Stored data entries
◆ ◆ ◆

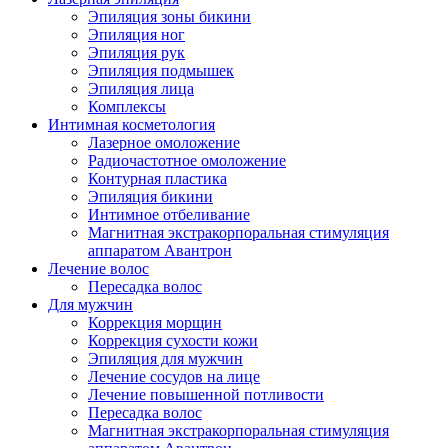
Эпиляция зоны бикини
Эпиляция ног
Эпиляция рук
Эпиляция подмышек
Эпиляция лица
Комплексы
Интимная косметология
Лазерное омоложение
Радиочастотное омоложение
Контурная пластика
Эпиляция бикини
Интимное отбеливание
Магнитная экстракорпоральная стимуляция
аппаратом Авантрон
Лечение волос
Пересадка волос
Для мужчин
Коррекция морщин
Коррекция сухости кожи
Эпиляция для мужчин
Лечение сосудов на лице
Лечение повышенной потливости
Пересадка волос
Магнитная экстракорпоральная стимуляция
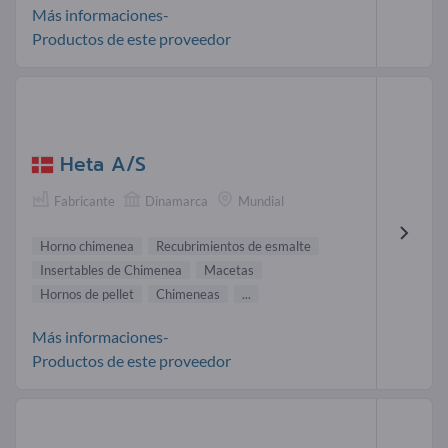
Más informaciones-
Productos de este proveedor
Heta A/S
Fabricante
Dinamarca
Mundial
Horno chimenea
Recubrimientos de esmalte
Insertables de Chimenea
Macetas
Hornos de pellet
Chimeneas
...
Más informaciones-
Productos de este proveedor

◆ ◆ ◆

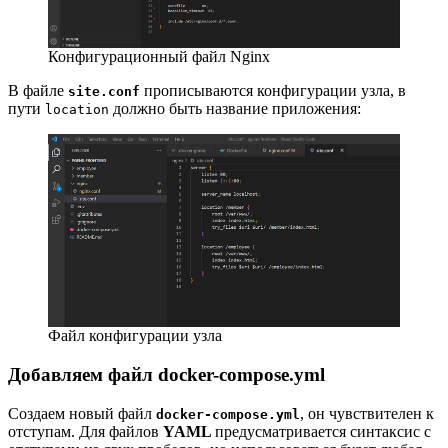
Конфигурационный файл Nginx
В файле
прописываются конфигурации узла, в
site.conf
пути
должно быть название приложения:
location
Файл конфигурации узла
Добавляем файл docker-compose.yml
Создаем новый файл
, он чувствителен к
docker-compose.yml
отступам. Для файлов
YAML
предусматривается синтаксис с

◆ ◆ ◆

An exact copy of the lines above between the line holding "Конфигурационный файл Nginx" and the line holding "предусматривается синтаксис с", inclusive, is the whole answer.

Конфигурационный файл Nginx
В файле
прописываются конфигурации узла, в
site.conf
пути
должно быть название приложения:
location
Файл конфигурации узла
Добавляем файл docker-compose.yml
Создаем новый файл
, он чувствителен к
docker-compose.yml
отступам. Для файлов
YAML
предусматривается синтаксис с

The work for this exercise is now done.